The US Navy is set to commission its newest Freedom-variant littoral combat ship, USS Indianapolis (LCS 17), in a ceremony in Burns Harbor, Indiana, on October 26.
The future USS Indianapolis, designated LCS 17, honors Indiana’s state capital and largest city. It will be the fourth ship to bear the name.
The most recent Indianapolis was a Los Angeles-class fast-attack submarine, commissioned Jan. 5, 1980, which served through the end of the Cold War before being decommissioned in 1998. The first Indianapolis was a steamer built for the U.S. Shipping Board (USSB) and commissioned directly into the Navy in 1918. After two runs to Europe, the ship was returned to the USSB following WWI.
It’s the second Indianapolis (CA 35) — a Portland-class heavy cruiser — that is perhaps the best known of the three.
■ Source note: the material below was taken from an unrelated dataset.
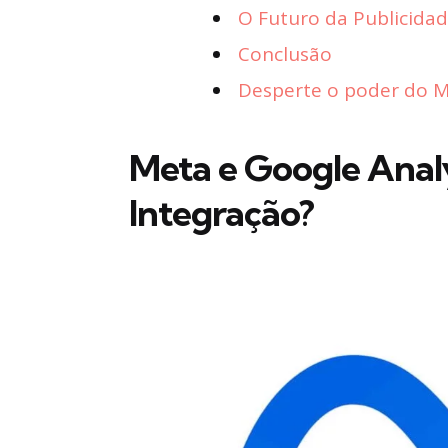
O Futuro da Publicidad
Conclusão
Desperte o poder do Ma
Meta e Google Anal
Integração?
Commissioned in 1931, its service ended when the ship was sunk by a Japanese torpedo minutes after midnight July 30, 1945. Only 317 of the 1,196 sailors serving aboard the ship survived after five days afloat in the Pacific.
The future Indianapolis will be homeported in Naval Station Mayport following her commissioning.
It belongs to one of two variants in the LCS class, the Freedom variant and the Independence variant, designed and built by two industry teams. The Freedom variant team is led by Lockheed Martin (for the odd-numbered hulls). The Independence variant team is led by Austal USA (for LCS 6 and the subsequent even-numbered hulls).